京都新聞 2023年11月2日 18時31分

 介護していた妻を承諾を得て殺害したとして、承諾殺人の罪に問われた無職の被告(84)の初公判が2日、大津地裁(谷口真紀裁判官)であり、被告は起訴内容を認めた。検察側は懲役4年を求刑し、弁護側は執行猶予付き判決を求め、即日結審した。判決は16日。

 起訴状によると、被告は8月20日、自宅の寝室で、寝たきりだった妻(82)の承諾を得た上で、妻の首をゴムひもで絞めて殺害した、としている。

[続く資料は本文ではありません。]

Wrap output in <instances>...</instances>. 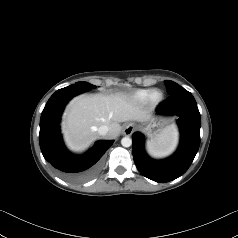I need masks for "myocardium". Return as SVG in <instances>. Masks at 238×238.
I'll list each match as a JSON object with an SVG mask.
<instances>
[{
	"label": "myocardium",
	"instance_id": "obj_1",
	"mask_svg": "<svg viewBox=\"0 0 238 238\" xmlns=\"http://www.w3.org/2000/svg\"><path fill=\"white\" fill-rule=\"evenodd\" d=\"M164 94L161 90L155 89L152 90L149 97H148V102L151 105H158L163 101Z\"/></svg>",
	"mask_w": 238,
	"mask_h": 238
}]
</instances>
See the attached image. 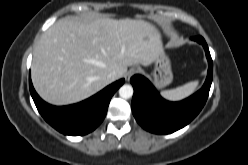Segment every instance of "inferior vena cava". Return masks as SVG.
I'll list each match as a JSON object with an SVG mask.
<instances>
[{
	"instance_id": "1",
	"label": "inferior vena cava",
	"mask_w": 248,
	"mask_h": 165,
	"mask_svg": "<svg viewBox=\"0 0 248 165\" xmlns=\"http://www.w3.org/2000/svg\"><path fill=\"white\" fill-rule=\"evenodd\" d=\"M118 77H119V74H118V72H116V71H111V72L107 75V78H108L111 82H113V81H115L116 79H118Z\"/></svg>"
}]
</instances>
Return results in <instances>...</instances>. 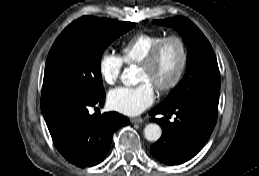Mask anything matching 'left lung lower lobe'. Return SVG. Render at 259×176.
I'll use <instances>...</instances> for the list:
<instances>
[{
  "label": "left lung lower lobe",
  "instance_id": "left-lung-lower-lobe-1",
  "mask_svg": "<svg viewBox=\"0 0 259 176\" xmlns=\"http://www.w3.org/2000/svg\"><path fill=\"white\" fill-rule=\"evenodd\" d=\"M162 127L161 138L151 146L152 155L167 165L182 164L194 157L209 139L217 120L218 104L193 99L180 104L157 106L149 113ZM156 114L165 118L157 119ZM176 115L173 122L169 121Z\"/></svg>",
  "mask_w": 259,
  "mask_h": 176
}]
</instances>
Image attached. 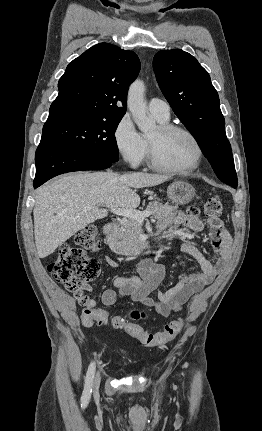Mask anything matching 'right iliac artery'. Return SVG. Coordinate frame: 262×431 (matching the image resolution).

 検察側は冒頭陳述で、妻が3年前に脳梗塞にかかってから寝たきり状態で、4月に誤嚥(ごえん)性肺炎で入院し、8月には被告が病院側の反対を押し切って退院させたと指摘。被告自身も病気の治療が必要な状態で、介護に限界を感じた上、妻が自殺願望を持っていたことから、心中することを考え、妻の了承を得て犯行に及んだとした。論告では、支援体制が充実し周囲に頼れる環境下で犯行に及び、「動機は安易で身勝手なものだ」と非難した。

 弁護側は、被告が事件直後に自首して反省するなど罪に向き合っているとして、情状酌量を求めた。

 被告人質問で被告は、「妻は口癖のように『死にたい』『殺してちょうだい』と言っていた。誤った選択だった」と話した。